French ultralight trike

The DTA Evolution is a French ultralight trike, designed and produced by DTA sarl of Montélimar. The aircraft is supplied as a complete ready-to-fly-aircraft.

==Design and development==
The aircraft was designed as a simple trike, with an exceptional payload, to comply with the Fédération Aéronautique Internationale microlight category, including the category's maximum gross weight of 450 kg. The aircraft has a maximum gross weight of 400 kg. It features a cable-braced hang glider-style high-wing, weight-shift controls, a two-seats-in-tandem open cockpit without a cockpit fairing, tricycle landing gear with wheel pants and a single engine in pusher configuration.

The aircraft is made from bolted-together aluminum tubing, with its single surface wing covered in Dacron sailcloth. Its 10.30 m span DTA Dynamic 16 wing is supported by a single tube-type kingpost and uses an "A" frame weight-shift control bar. The powerplant is a twin cylinder, air-cooled, two-stroke, dual-ignition 50 hp Rotax 503 engine, with the liquid cooled 64 hp Rotax 582, the four cylinder, air and liquid-cooled, four-stroke, dual-ignition 80 hp Rotax 912 or 100 hp Rotax 912S engines optional.

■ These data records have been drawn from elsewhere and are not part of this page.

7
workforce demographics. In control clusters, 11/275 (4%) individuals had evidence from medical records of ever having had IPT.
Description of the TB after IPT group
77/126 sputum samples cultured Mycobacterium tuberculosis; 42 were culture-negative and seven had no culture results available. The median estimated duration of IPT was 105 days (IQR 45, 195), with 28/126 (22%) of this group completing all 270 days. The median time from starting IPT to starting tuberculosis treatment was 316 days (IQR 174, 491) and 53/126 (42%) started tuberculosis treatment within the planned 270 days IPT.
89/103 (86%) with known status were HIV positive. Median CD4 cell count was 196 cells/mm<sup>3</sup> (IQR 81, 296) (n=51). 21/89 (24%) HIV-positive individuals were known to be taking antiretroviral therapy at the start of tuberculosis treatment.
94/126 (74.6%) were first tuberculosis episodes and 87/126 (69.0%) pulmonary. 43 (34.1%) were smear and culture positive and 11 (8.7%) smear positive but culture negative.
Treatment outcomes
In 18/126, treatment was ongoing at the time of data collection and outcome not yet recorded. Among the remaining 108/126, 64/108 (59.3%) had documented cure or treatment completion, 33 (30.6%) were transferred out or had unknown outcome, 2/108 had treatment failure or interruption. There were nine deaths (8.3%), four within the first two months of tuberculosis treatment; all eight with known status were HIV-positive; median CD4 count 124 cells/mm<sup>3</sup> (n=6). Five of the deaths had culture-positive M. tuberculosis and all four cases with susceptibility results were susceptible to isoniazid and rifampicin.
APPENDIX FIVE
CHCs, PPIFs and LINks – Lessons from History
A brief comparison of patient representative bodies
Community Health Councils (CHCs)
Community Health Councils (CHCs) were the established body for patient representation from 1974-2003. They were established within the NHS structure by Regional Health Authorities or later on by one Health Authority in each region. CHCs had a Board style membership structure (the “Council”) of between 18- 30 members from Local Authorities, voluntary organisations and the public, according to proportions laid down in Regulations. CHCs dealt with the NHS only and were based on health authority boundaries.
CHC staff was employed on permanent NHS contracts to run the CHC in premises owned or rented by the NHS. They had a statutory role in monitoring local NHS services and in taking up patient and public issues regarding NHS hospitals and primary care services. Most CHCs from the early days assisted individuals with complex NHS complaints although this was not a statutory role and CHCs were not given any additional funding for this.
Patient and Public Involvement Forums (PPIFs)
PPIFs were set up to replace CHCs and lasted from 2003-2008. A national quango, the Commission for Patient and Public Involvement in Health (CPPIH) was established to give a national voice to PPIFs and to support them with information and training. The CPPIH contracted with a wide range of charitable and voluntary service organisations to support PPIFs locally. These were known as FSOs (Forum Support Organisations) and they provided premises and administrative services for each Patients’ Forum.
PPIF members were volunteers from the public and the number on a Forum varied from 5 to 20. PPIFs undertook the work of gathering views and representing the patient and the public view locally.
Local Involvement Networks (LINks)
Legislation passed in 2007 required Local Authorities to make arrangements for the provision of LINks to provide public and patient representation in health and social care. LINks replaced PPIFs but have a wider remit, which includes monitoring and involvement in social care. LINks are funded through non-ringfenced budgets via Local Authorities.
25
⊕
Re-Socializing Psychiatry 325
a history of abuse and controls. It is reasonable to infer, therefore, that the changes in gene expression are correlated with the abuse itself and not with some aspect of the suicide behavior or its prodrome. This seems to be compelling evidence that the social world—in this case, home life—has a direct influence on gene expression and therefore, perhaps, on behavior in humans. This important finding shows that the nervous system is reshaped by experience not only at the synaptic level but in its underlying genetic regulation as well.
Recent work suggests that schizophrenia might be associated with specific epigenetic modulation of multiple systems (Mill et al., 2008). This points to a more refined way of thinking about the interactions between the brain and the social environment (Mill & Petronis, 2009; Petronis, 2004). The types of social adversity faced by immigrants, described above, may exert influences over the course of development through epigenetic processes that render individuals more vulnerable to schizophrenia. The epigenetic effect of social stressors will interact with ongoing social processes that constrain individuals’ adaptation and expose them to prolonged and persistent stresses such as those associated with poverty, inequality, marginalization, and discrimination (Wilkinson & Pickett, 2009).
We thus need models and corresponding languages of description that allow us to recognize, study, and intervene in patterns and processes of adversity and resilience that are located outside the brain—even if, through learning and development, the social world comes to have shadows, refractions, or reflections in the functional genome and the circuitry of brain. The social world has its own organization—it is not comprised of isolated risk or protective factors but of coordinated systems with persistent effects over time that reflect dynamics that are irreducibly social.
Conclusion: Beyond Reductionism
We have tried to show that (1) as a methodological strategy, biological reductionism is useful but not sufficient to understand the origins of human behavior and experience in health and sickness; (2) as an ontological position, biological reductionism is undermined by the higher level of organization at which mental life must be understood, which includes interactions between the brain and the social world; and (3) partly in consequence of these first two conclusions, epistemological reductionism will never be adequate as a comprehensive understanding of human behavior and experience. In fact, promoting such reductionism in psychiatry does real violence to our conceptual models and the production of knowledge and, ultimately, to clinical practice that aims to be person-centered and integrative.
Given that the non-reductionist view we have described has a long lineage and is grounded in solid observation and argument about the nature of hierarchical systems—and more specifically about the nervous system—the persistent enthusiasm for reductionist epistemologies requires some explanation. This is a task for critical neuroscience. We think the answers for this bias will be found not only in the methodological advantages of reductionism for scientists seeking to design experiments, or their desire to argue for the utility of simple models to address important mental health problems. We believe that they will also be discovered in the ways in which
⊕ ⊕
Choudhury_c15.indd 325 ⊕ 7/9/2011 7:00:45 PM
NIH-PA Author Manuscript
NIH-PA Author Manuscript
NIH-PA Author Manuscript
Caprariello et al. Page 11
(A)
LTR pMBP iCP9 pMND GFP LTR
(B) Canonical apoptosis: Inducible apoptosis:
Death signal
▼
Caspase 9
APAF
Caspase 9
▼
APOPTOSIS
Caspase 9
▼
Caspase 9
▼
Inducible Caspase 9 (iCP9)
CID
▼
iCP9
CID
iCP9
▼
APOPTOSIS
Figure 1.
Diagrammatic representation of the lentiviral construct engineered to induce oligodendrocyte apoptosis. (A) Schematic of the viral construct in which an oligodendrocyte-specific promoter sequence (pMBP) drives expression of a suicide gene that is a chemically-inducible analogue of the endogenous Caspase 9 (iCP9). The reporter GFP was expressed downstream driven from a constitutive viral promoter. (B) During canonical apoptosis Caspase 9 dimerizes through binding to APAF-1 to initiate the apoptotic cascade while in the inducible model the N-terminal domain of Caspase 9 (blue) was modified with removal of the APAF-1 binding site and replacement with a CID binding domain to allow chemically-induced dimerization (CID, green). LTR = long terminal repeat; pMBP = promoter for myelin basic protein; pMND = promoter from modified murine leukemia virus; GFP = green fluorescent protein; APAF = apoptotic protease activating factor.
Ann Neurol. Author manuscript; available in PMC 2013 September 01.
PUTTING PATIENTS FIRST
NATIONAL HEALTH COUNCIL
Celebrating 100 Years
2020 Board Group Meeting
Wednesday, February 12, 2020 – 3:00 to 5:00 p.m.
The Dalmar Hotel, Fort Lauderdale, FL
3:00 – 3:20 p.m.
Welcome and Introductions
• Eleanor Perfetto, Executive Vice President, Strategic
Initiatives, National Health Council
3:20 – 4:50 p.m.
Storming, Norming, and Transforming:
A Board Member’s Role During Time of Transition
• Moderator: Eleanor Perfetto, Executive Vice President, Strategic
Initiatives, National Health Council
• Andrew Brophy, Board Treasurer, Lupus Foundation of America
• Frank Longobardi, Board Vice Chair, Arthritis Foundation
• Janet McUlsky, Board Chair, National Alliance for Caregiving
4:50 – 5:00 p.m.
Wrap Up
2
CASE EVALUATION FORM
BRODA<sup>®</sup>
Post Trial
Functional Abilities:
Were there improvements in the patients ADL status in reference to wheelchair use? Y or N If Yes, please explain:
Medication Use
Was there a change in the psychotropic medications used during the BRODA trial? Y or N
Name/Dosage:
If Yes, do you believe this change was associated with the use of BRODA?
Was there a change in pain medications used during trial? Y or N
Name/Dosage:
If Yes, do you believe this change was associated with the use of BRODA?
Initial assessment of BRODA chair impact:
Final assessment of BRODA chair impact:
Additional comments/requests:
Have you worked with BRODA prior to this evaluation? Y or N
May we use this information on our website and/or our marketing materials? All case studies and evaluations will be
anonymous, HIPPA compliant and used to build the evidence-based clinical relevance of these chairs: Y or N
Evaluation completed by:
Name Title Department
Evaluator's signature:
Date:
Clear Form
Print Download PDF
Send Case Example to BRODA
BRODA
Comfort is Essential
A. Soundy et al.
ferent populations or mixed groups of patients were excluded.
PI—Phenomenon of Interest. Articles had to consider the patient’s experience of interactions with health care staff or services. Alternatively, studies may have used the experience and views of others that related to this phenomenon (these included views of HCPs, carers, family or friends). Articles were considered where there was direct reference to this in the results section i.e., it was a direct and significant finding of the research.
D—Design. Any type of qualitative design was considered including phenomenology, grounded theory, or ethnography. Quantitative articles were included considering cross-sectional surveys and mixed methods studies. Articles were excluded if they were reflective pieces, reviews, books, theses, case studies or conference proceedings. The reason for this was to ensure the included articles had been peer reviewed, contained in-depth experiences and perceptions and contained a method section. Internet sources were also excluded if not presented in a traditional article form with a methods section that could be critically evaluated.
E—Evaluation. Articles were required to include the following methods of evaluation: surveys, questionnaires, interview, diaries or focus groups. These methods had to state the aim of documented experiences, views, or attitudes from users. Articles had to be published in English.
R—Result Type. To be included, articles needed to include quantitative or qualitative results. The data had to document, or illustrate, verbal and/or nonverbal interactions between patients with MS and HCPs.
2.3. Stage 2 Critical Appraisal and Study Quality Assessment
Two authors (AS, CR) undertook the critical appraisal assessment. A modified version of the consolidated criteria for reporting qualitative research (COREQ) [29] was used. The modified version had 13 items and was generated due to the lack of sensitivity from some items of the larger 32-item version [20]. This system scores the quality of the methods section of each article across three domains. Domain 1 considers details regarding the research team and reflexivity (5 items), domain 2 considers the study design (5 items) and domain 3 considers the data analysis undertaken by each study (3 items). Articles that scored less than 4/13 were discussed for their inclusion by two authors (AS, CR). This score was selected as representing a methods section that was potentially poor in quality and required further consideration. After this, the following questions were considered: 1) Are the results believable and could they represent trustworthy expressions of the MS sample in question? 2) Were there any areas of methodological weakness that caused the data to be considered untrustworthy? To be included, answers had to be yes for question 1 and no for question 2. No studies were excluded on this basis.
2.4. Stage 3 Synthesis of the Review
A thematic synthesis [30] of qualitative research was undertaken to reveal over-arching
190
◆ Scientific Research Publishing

With the Rotax 503 and the Dynamic 16 wing, the aircraft has an empty weight of 166 kg and a gross weight of 400 kg, giving a useful load of 234 kg. With full fuel of 50 L the payload is 198 kg.

A number of different wings can be fitted to the basic carriage, including the DTA Dynamic, DTA Diva and the strut-braced DTA Magic.

==Operational history==
In September 2003 a French flying team flew an Evolution from Paris to Dakar, making use of the aircraft's high payload to carry all needed supplies.